In a recent Sunday New York Times Modern Love column, this paragraph jumped out at me:
“Why do we send flowers? To make up for what is intangible? Those feelings we can’t hold in our hands and present as a gift to our loved ones? And why is it that the placeholders we choose – the dozen red roses, the fragrant white lilies, the long-stemmed French tulips – are so fleeting? Hold on to them for too long and you end up with a mess of petals, pollen and foul-smelling water.”

The article was about working in a flower shop, the stories people share when they buy flowers, and the variety of messages on the accompanying cards. This note was unusually honest: ‘Cards and flowers seem so lame when someone dies but we are thinking of you and want you to know’.

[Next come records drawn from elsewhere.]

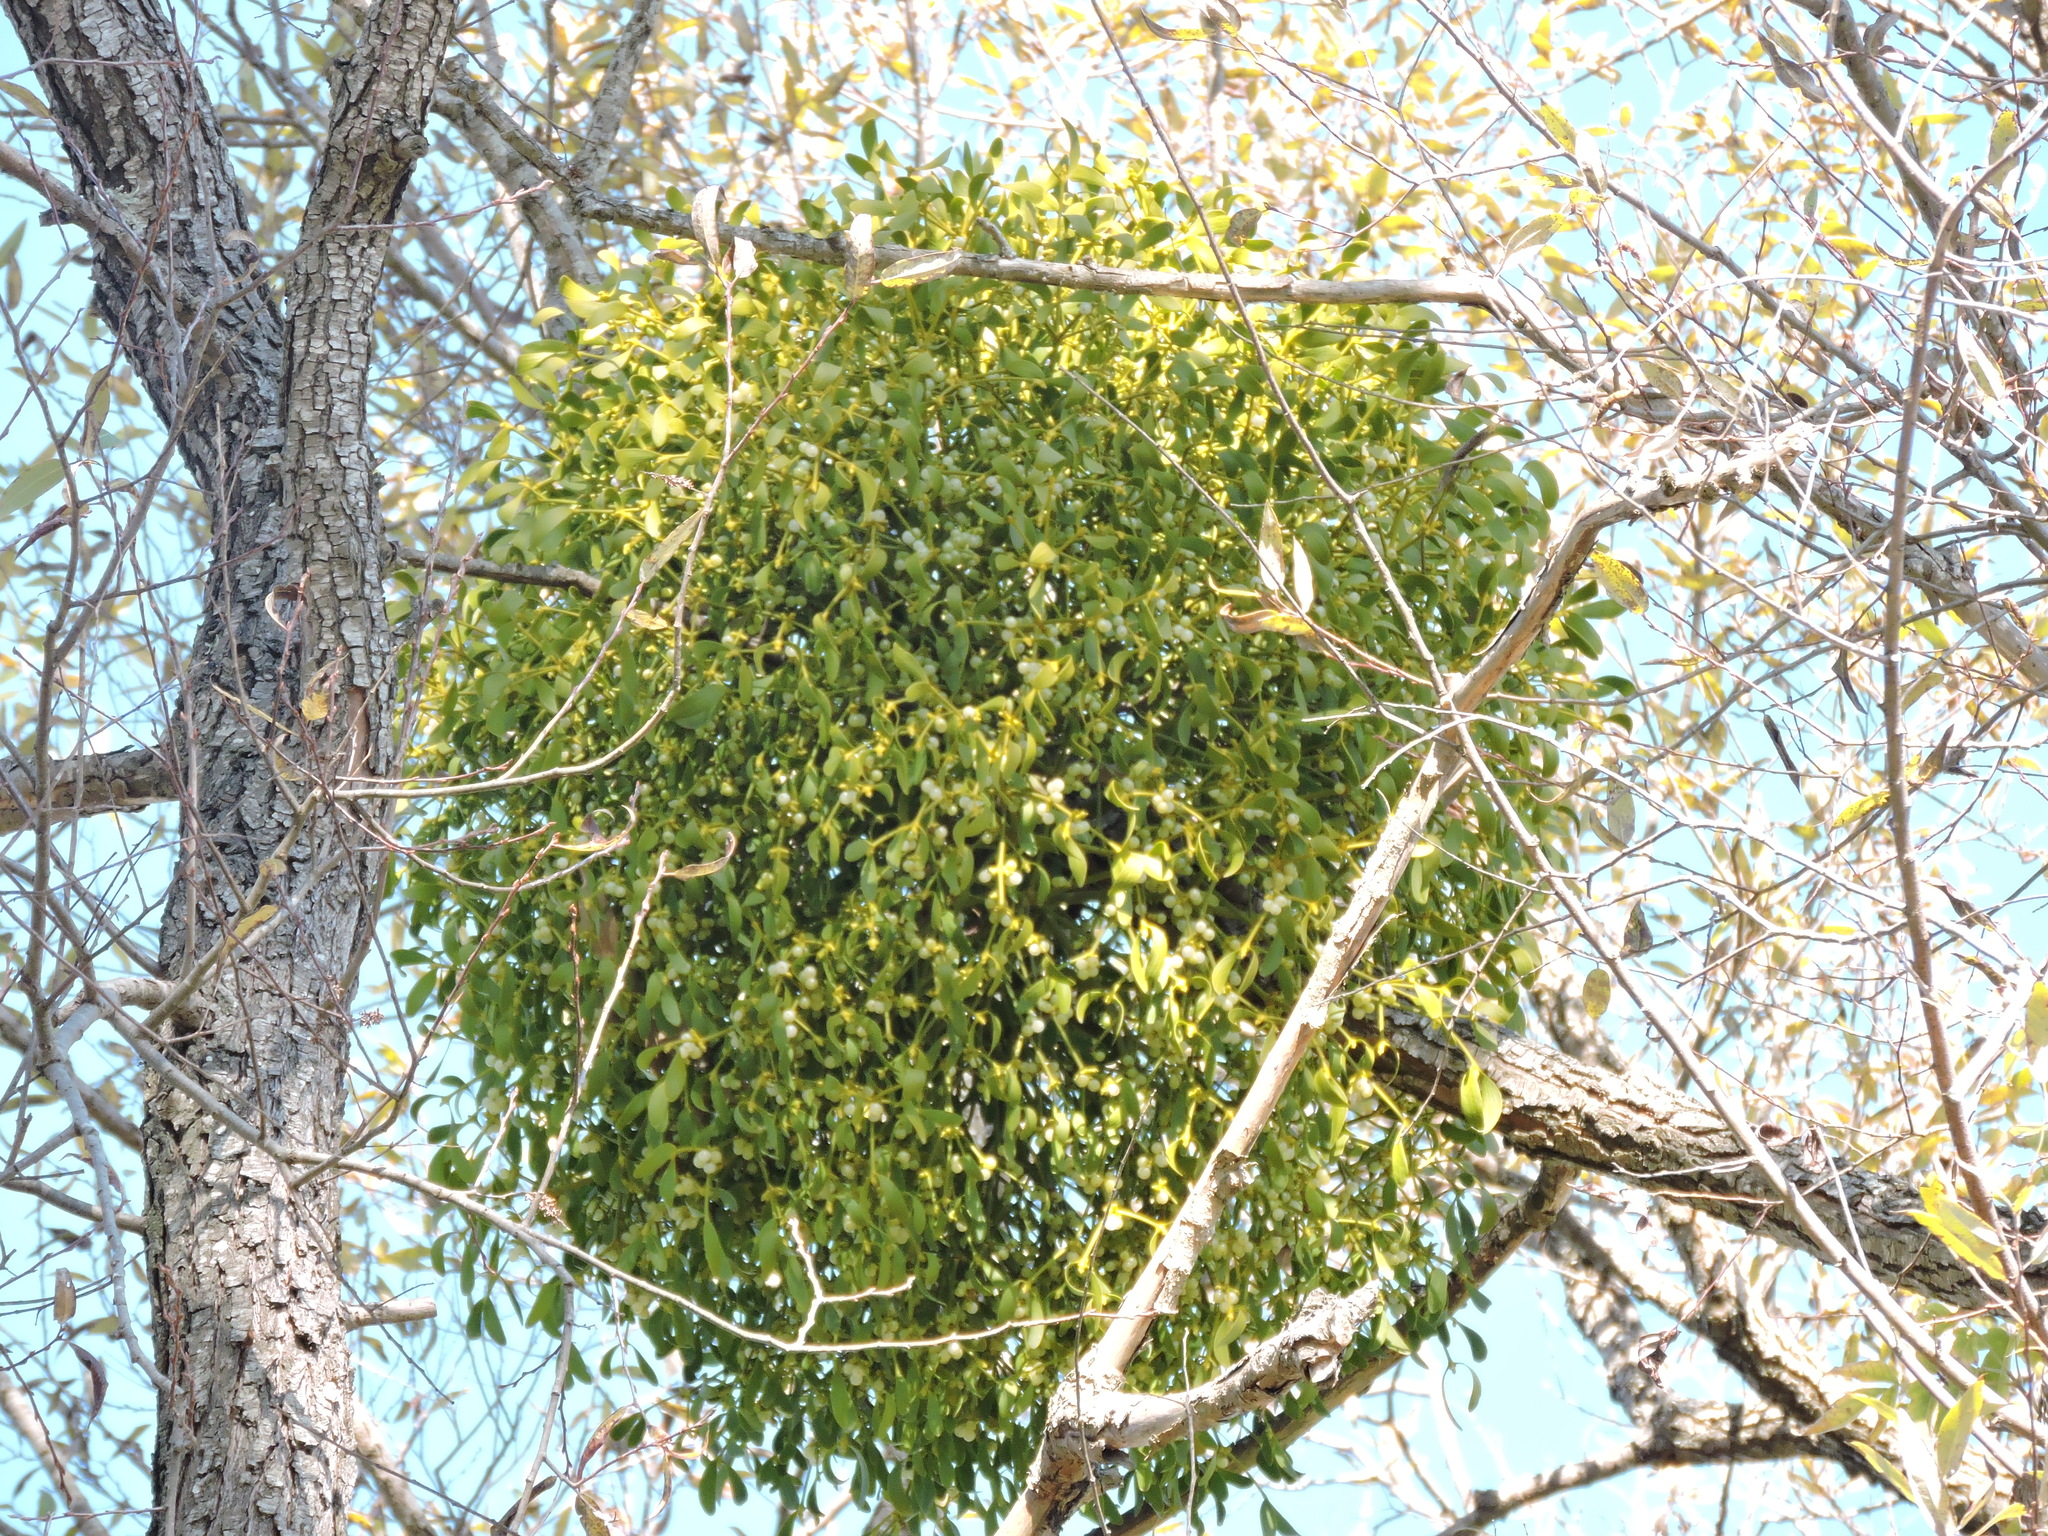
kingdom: Plantae
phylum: Tracheophyta
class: Magnoliopsida
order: Santalales
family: Viscaceae
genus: Viscum
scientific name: Viscum album
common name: Mistletoe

This definitely says what is true. We want to send our love and heart-felt caring to friends and family when they experience the loss of a loved one and, it IS hard to know what to say. Flowers say it for us, though not usually with such a direct message included. For me, the beauty of flowers also represents the beauty of life. They are alive, beautiful and ephemeral – a reminder to honor the preciousness of life in each and every moment.